Yes. In general you only have subadditivity of the limit inferior (that is, in general you only have $\liminf (a_n+b_n) \geq \liminf(a_n) + \liminf(b_n)$) but if at least one sequence converges, then you have equality.
To see why you have equality, think of $\liminf$ as the infimum of all limits of converging subsequences. If $a_{j_k}+b_{j_k}$ is a converging subsequence of $\{a_n+b_n\}$, then $b_{j_k}$ must also converge (since $a_{j_k}$ converges: every subsequence of a converging sequence converges); and likewise, if $b_{j_k}$ is a converging subsequence of $b_n$, then $a_{j_k}+b_{j_k}$ is a converging subsequence of $a_n+b_n$. Moreover, if $b_{j_k}$ converges to $s$, then $a_{j_k}+b_{j_k}$ converges to $a+s$. Conversely, if $a_{j_k} + b_{j_k}$ converges to $a+t$, then $b_{j_k}$ must converge to $t$. So if $L$ is the set of all points that are limits of subsequences of $b_n$, then the set of all points that are limits of subsequences of $a_n+b_n$ is $a+L = \{a+t \mid t\in L\}$. Therefore
\[ \liminf (a_n+b_n) = \inf (a+L) = a + \inf L = a + \liminf b_n = \lim_{n\to\infty}a_n + \liminf b_n.\]

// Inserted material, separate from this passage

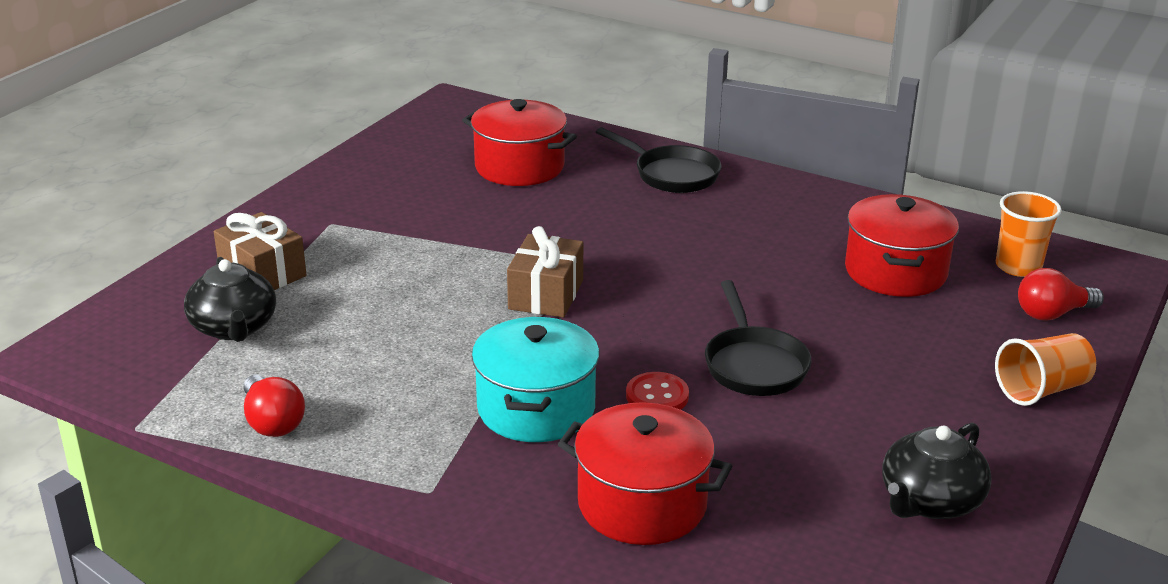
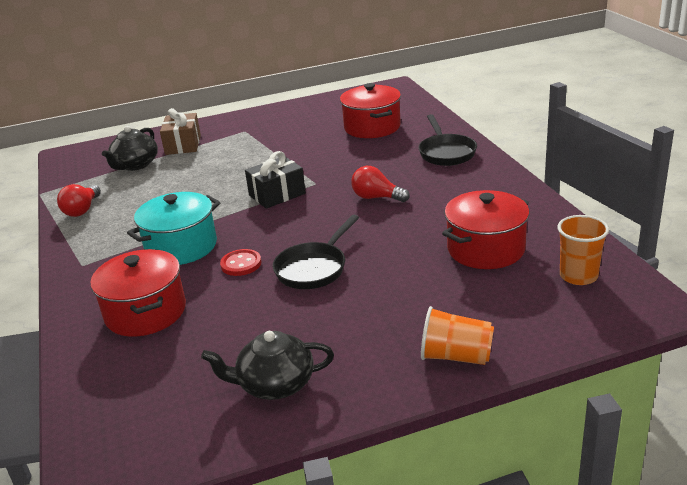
camera: 45 degrees right, 0 degrees up
(546, 295) = (277, 194): brown gift -> black gift
(1052, 314) = (549, 314): red light bulb -> red light bulb (376, 197)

To get the difference, just apply this to $a_n$ and $(-b_n)$.
(Or you can try the same argument with $\limsup$, and use the fact that $\liminf -b_n = -\limsup b_n$; you would think of $\limsup$ as the supremum of all limits of converging subsequences of $b_n$).
Now see if you can figure out why you only have an inequality in the general case...